Cristian introduce yourself
I am Cristian Bugiada from Sicily. I came to Rome 10 years ago to study music and soud design, but after working in the bar Freni e Frizioni to pay my tuition, I decided to become a bartender. After my first shift I felt so happy, I could see I did well, people were happy, smiling, even if of course I had to study to improve myself is this new job. From this time I’ve worked many years at Freni e Frizioni from barback to bar manager. The second important step was meeting the people of Jerry Thomas, because in town, nobody was as good as them regarding drinks and service. So just being at their bar, chatting, tasting made me progress and thanks to them I understood I needed to know the history of cocktails too. Four years ago I started to discuss mezcal and tequila with Roberto and work deeper on these spirits. Then we traveled to Mexico to really understand agave spirits and found products locally made. But it was so intense, we had to go back several times before opening this place with our partner from Freni e Frizioni and Jerry Thomas.

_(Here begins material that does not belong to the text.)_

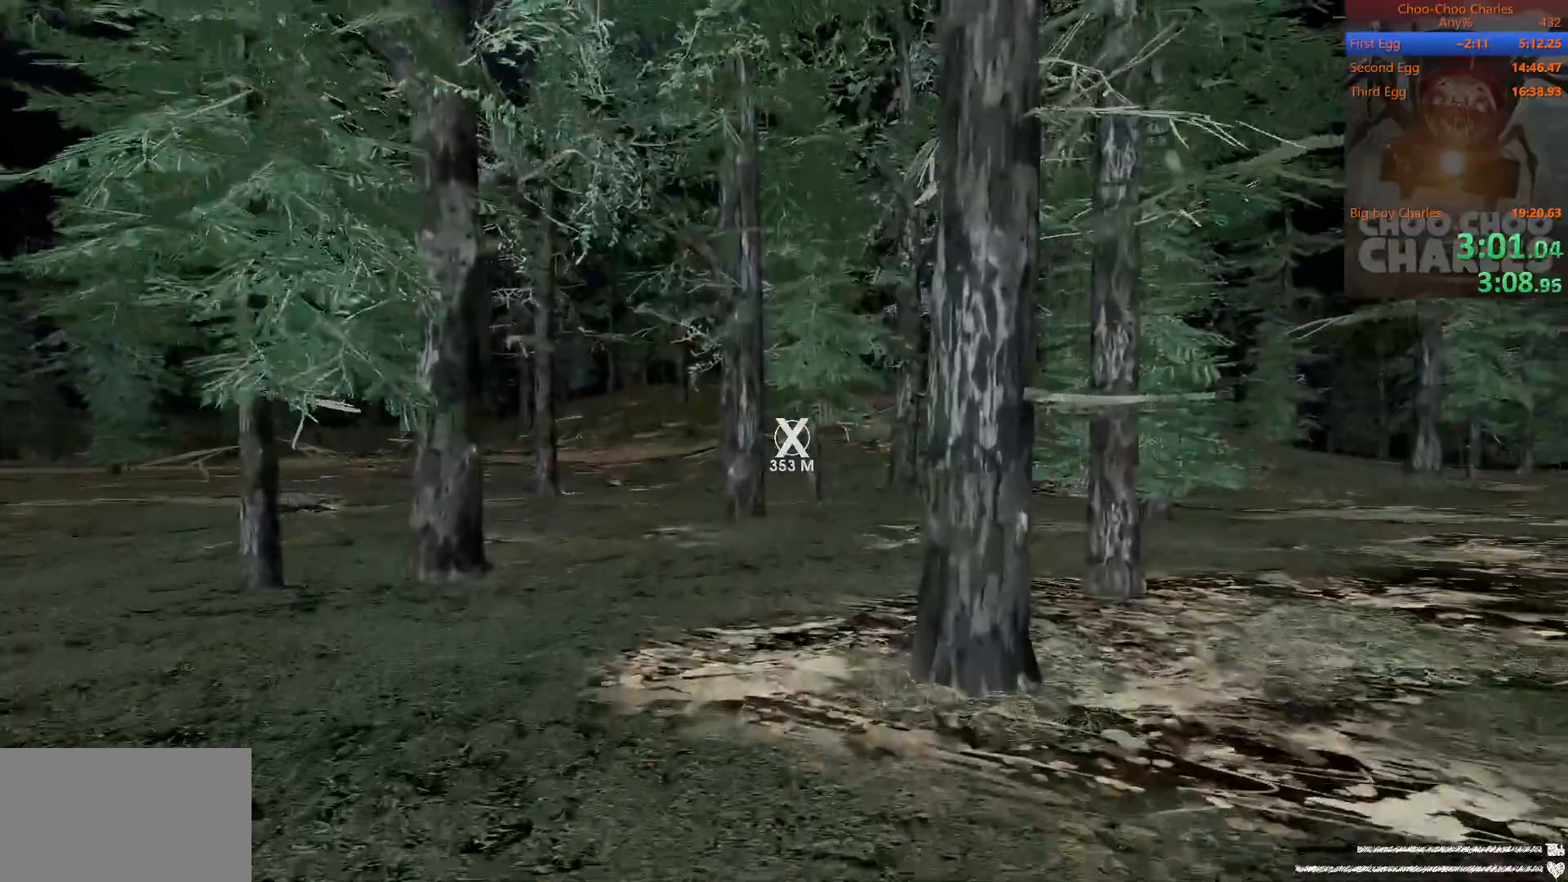
{"keys": ["shift", "w"], "mouse": [], "mouse_move": "still", "events": []}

The classic you want to show us
Paloma
20ml of Lime
45ml of Tequila
Top with Grapefruit Soda
Rime of Salt
The bar you dream of
What we have here is the bar of my dream. Freni e Frizioni is my family and we work together. My sister works here too in the kitchen.The size of the restaurant and the bar is exactly what I want. Yesterday I arrive at La Punta, it took me 45 minutes to say hi to everybody, I know all the name of my customer, what they like, because we are a local bar. I love that.
What do you do in your time off
I continue to play music in my appartment on electronic devices and record music when I have time. I have busy days when I am not at La Punta: masterclass on mezcal all around Italy or travelling to Mexico. So not a lot of free time.
The spirit you like the most
Of course it’s agave spirits, tequila or mezcal, because for me it’s the same. Versatility is key and people has to understand that there are a lot of Tequila and not only the low quality that you drink in shots. If you aged a lot an agave spirit in a barrel, it becomes like a bourbon. So you can do a lot of different cocktails, like a a mezcal negroni which is one the bestseller here.
What makes a good cocktail
First step, you need to know your products to understand what is inside the glass. Then balance to respect the cocktail. You can’t invent everything, there are rules on the top of the creations. The third point is to try to understand who is front of you, because you make a drink for your customer, not yourself.
What ingredient do you enjoy using in cocktails
Vermouth, beccause in Italy the wine culture is very strong, and vermouth is part of it. In fact vermouth has its own balance and helps the drink. The vermouth del Professore is the golden one for me with Antica Formula which is less sweet .
The signature cocktail you want to show us
JLS
50ml of Tequila
25ml of lime
25ml of Orange Curaçao
15ml of Pineapple Juice and Coriander and Jalapeño Salt
Crusta with Tajin
Where do you think we need to go to interview another bartender
You should go to interview Julio from Thomas restaurants and bar in San Francisco and Don Javier from la Capillia in Tequila too.